Assigned task | Your task is to repeat the lines below exactly, excluding any pictures they contain.
(Excerpted data Opens)
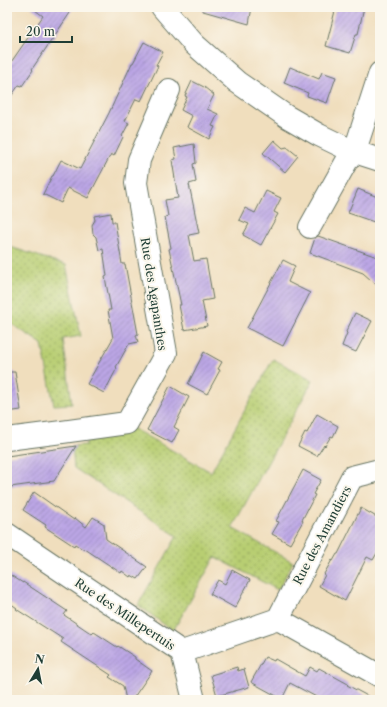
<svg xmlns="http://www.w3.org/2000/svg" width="387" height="707" font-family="'Libre Caslon Text',serif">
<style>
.grass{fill:url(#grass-dots);stroke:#6c8653}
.building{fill:url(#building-hatch)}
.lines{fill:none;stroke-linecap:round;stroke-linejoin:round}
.minor-casing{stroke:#687564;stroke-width:24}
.minor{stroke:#fff;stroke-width:22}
.labels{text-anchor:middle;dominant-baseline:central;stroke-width:4;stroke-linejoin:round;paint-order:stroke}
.street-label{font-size:12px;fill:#1f3d34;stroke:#fbf7ec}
</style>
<defs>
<pattern id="grass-dots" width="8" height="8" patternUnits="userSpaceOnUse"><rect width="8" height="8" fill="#b8ce72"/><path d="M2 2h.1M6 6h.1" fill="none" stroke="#95a85e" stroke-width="1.8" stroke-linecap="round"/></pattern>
<pattern id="building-hatch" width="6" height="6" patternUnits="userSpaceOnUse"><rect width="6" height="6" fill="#bba6e5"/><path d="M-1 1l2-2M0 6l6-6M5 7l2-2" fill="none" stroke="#9788ba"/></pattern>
</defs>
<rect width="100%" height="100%" fill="#fbf7ec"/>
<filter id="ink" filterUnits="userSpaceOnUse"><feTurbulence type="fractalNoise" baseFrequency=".025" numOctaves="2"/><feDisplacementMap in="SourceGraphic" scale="8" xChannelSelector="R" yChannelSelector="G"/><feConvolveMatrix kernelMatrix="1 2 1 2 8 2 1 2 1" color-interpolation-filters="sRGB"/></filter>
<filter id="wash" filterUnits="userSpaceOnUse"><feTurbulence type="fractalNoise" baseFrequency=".012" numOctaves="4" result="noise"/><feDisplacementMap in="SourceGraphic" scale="16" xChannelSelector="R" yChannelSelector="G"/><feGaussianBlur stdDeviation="0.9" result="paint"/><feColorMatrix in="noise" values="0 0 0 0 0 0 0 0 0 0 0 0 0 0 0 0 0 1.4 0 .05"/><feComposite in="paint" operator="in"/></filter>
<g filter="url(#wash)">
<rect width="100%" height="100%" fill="#f0debd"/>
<!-- grass -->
<path class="grass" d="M7,246L66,265L81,336L63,339L72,404L54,405L42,344L7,321Z
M273,359L313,380L232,528L293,562L278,590L215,557L173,631L138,605L177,536L74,468L72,446L86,445V434L132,428L211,472Z"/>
<g id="blocks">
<!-- building -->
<path class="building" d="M31,7H74L32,69L33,70L22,86L19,85L7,102V68L43,16Z
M203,7H252L249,24L203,11Z
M336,7H364L358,34H356L350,53L326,46Z
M144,42L163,52L156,65L158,66L141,101L136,99L125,121L129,123L122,136L123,137L114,156L111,154L88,198L68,188L61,203L43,194L52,176H53L61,160L80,169L109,113L132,63H133Z
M290,67L319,79L322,72L336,77L327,103L307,96L308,93L284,83Z
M192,81L204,87L214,95L207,109L218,114L212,126L215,127L209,139L187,127L192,116L181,110L187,97L185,96Z
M274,140L283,148L287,147L298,156L285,172L263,153Z
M194,144L196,163L193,164L196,182L189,184L199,233L189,235L194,261L206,259L213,299L202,301L207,326L184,330L179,305H181L169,249L171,248L165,217L168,216L165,200L178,198L172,160L176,159L174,148Z
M358,189L380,198V224L348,213Z
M266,191L281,198L274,212L278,214L261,245L243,235L249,224L239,220L245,208L255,213Z
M111,213L112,222H115L122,264H125L138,334L136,335L138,342L129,344L116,367L117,368L104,393L87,384L113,338L108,310H111L105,277L107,276L103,249L99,250L96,237L93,234L92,225L95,220L94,216Z
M318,236L380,258V288L363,273L310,253L315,238Z
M283,260L295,266L288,282L310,293L283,346L247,328Z
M355,313L372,321L356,352L342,346L347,333L346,332Z
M204,352L222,362L218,369L220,370L207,394L188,384Z
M7,372H15L21,410L7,412Z
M170,386L189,397L174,427L179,430L172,443L147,430Z
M317,414L338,426L333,437L331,436L325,446L324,445L317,456L298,446L305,432L307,433Z
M76,446L54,481L10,487L7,468V456Z
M303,470L321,480L313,494L315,495L302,520L303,521L290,544L272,534L279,522L276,521Z
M34,492L74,520L75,518L86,527L93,517L104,524L106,539L147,567L138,579L131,575L130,577L122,571L121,573L85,549L84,550L75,544L74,546L45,527L46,525L23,510Z
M361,508L380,519V548L373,560L367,557L345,601L319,586L325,575L324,574L332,560L333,561L337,554H338Z
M232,570L250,580L235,608L210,594L218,580L225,584Z
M7,573L23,583V582L67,611L64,615L92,634L94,632L117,647L118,646L135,657V659L152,671L132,700H126L123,686L109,677L111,675L61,642L63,639L16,609L17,608L7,601Z
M265,657L274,661L275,659L305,676L310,667L317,671L319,668L348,684L347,685L375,700H322L290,683L282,699L251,682Z
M237,667L238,671L244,669L249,687L217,696L211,675Z"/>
</g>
</g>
<g filter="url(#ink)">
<use href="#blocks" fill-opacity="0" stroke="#687564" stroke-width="1"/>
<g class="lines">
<defs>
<path id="minor" d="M162,7L194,44L237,82L286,116L319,135L352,151L380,160
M310,227L358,141L380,73
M7,439L62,432L127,423L166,353L136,183L139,160L169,90
M7,534L182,652L278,619L380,676
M278,619L352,477L380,470
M182,652L194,700"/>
</defs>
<!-- minor casing -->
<use href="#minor" class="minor-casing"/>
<!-- minor -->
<use href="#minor" class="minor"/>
</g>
</g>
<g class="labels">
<!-- street labels -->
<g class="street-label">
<text transform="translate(154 294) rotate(81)">Rue des Agapanthes</text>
<text transform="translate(322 535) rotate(-62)">Rue des Amandiers</text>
<text transform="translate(125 614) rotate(34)">Rue des Millepertuis</text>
</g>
</g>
<!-- margin -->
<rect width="387" height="707" fill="none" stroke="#fbf7ec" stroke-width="24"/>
<!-- north arrow -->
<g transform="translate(38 669) rotate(10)" stroke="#fbf7ec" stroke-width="3" paint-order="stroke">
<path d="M0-3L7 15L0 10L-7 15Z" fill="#1f3d34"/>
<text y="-6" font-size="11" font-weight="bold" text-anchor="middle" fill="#1f3d34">N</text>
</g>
<!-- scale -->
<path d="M20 36v6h52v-6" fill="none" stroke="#1f3d34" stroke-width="2"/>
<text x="26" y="36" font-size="12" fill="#1f3d34" stroke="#fbf7ec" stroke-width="3" paint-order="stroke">20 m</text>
</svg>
(Excerpted data Closes)
Response |
<svg xmlns="http://www.w3.org/2000/svg" width="387" height="707" font-family="'Libre Caslon Text',serif">
<style>
.grass{fill:url(#grass-dots);stroke:#6c8653}
.building{fill:url(#building-hatch)}
.lines{fill:none;stroke-linecap:round;stroke-linejoin:round}
.minor-casing{stroke:#687564;stroke-width:24}
.minor{stroke:#fff;stroke-width:22}
.labels{text-anchor:middle;dominant-baseline:central;stroke-width:4;stroke-linejoin:round;paint-order:stroke}
.street-label{font-size:12px;fill:#1f3d34;stroke:#fbf7ec}
</style>
<defs>
<pattern id="grass-dots" width="8" height="8" patternUnits="userSpaceOnUse"><rect width="8" height="8" fill="#b8ce72"/><path d="M2 2h.1M6 6h.1" fill="none" stroke="#95a85e" stroke-width="1.8" stroke-linecap="round"/></pattern>
<pattern id="building-hatch" width="6" height="6" patternUnits="userSpaceOnUse"><rect width="6" height="6" fill="#bba6e5"/><path d="M-1 1l2-2M0 6l6-6M5 7l2-2" fill="none" stroke="#9788ba"/></pattern>
</defs>
<rect width="100%" height="100%" fill="#fbf7ec"/>
<filter id="ink" filterUnits="userSpaceOnUse"><feTurbulence type="fractalNoise" baseFrequency=".025" numOctaves="2"/><feDisplacementMap in="SourceGraphic" scale="8" xChannelSelector="R" yChannelSelector="G"/><feConvolveMatrix kernelMatrix="1 2 1 2 8 2 1 2 1" color-interpolation-filters="sRGB"/></filter>
<filter id="wash" filterUnits="userSpaceOnUse"><feTurbulence type="fractalNoise" baseFrequency=".012" numOctaves="4" result="noise"/><feDisplacementMap in="SourceGraphic" scale="16" xChannelSelector="R" yChannelSelector="G"/><feGaussianBlur stdDeviation="0.9" result="paint"/><feColorMatrix in="noise" values="0 0 0 0 0 0 0 0 0 0 0 0 0 0 0 0 0 1.4 0 .05"/><feComposite in="paint" operator="in"/></filter>
<g filter="url(#wash)">
<rect width="100%" height="100%" fill="#f0debd"/>
<!-- grass -->
<path class="grass" d="M7,246L66,265L81,336L63,339L72,404L54,405L42,344L7,321Z
M273,359L313,380L232,528L293,562L278,590L215,557L173,631L138,605L177,536L74,468L72,446L86,445V434L132,428L211,472Z"/>
<g id="blocks">
<!-- building -->
<path class="building" d="M31,7H74L32,69L33,70L22,86L19,85L7,102V68L43,16Z
M203,7H252L249,24L203,11Z
M336,7H364L358,34H356L350,53L326,46Z
M144,42L163,52L156,65L158,66L141,101L136,99L125,121L129,123L122,136L123,137L114,156L111,154L88,198L68,188L61,203L43,194L52,176H53L61,160L80,169L109,113L132,63H133Z
M290,67L319,79L322,72L336,77L327,103L307,96L308,93L284,83Z
M192,81L204,87L214,95L207,109L218,114L212,126L215,127L209,139L187,127L192,116L181,110L187,97L185,96Z
M274,140L283,148L287,147L298,156L285,172L263,153Z
M194,144L196,163L193,164L196,182L189,184L199,233L189,235L194,261L206,259L213,299L202,301L207,326L184,330L179,305H181L169,249L171,248L165,217L168,216L165,200L178,198L172,160L176,159L174,148Z
M358,189L380,198V224L348,213Z
M266,191L281,198L274,212L278,214L261,245L243,235L249,224L239,220L245,208L255,213Z
M111,213L112,222H115L122,264H125L138,334L136,335L138,342L129,344L116,367L117,368L104,393L87,384L113,338L108,310H111L105,277L107,276L103,249L99,250L96,237L93,234L92,225L95,220L94,216Z
M318,236L380,258V288L363,273L310,253L315,238Z
M283,260L295,266L288,282L310,293L283,346L247,328Z
M355,313L372,321L356,352L342,346L347,333L346,332Z
M204,352L222,362L218,369L220,370L207,394L188,384Z
M7,372H15L21,410L7,412Z
M170,386L189,397L174,427L179,430L172,443L147,430Z
M317,414L338,426L333,437L331,436L325,446L324,445L317,456L298,446L305,432L307,433Z
M76,446L54,481L10,487L7,468V456Z
M303,470L321,480L313,494L315,495L302,520L303,521L290,544L272,534L279,522L276,521Z
M34,492L74,520L75,518L86,527L93,517L104,524L106,539L147,567L138,579L131,575L130,577L122,571L121,573L85,549L84,550L75,544L74,546L45,527L46,525L23,510Z
M361,508L380,519V548L373,560L367,557L345,601L319,586L325,575L324,574L332,560L333,561L337,554H338Z
M232,570L250,580L235,608L210,594L218,580L225,584Z
M7,573L23,583V582L67,611L64,615L92,634L94,632L117,647L118,646L135,657V659L152,671L132,700H126L123,686L109,677L111,675L61,642L63,639L16,609L17,608L7,601Z
M265,657L274,661L275,659L305,676L310,667L317,671L319,668L348,684L347,685L375,700H322L290,683L282,699L251,682Z
M237,667L238,671L244,669L249,687L217,696L211,675Z"/>
</g>
</g>
<g filter="url(#ink)">
<use href="#blocks" fill-opacity="0" stroke="#687564" stroke-width="1"/>
<g class="lines">
<defs>
<path id="minor" d="M162,7L194,44L237,82L286,116L319,135L352,151L380,160
M310,227L358,141L380,73
M7,439L62,432L127,423L166,353L136,183L139,160L169,90
M7,534L182,652L278,619L380,676
M278,619L352,477L380,470
M182,652L194,700"/>
</defs>
<!-- minor casing -->
<use href="#minor" class="minor-casing"/>
<!-- minor -->
<use href="#minor" class="minor"/>
</g>
</g>
<g class="labels">
<!-- street labels -->
<g class="street-label">
<text transform="translate(154 294) rotate(81)">Rue des Agapanthes</text>
<text transform="translate(322 535) rotate(-62)">Rue des Amandiers</text>
<text transform="translate(125 614) rotate(34)">Rue des Millepertuis</text>
</g>
</g>
<!-- margin -->
<rect width="387" height="707" fill="none" stroke="#fbf7ec" stroke-width="24"/>
<!-- north arrow -->
<g transform="translate(38 669) rotate(10)" stroke="#fbf7ec" stroke-width="3" paint-order="stroke">
<path d="M0-3L7 15L0 10L-7 15Z" fill="#1f3d34"/>
<text y="-6" font-size="11" font-weight="bold" text-anchor="middle" fill="#1f3d34">N</text>
</g>
<!-- scale -->
<path d="M20 36v6h52v-6" fill="none" stroke="#1f3d34" stroke-width="2"/>
<text x="26" y="36" font-size="12" fill="#1f3d34" stroke="#fbf7ec" stroke-width="3" paint-order="stroke">20 m</text>
</svg>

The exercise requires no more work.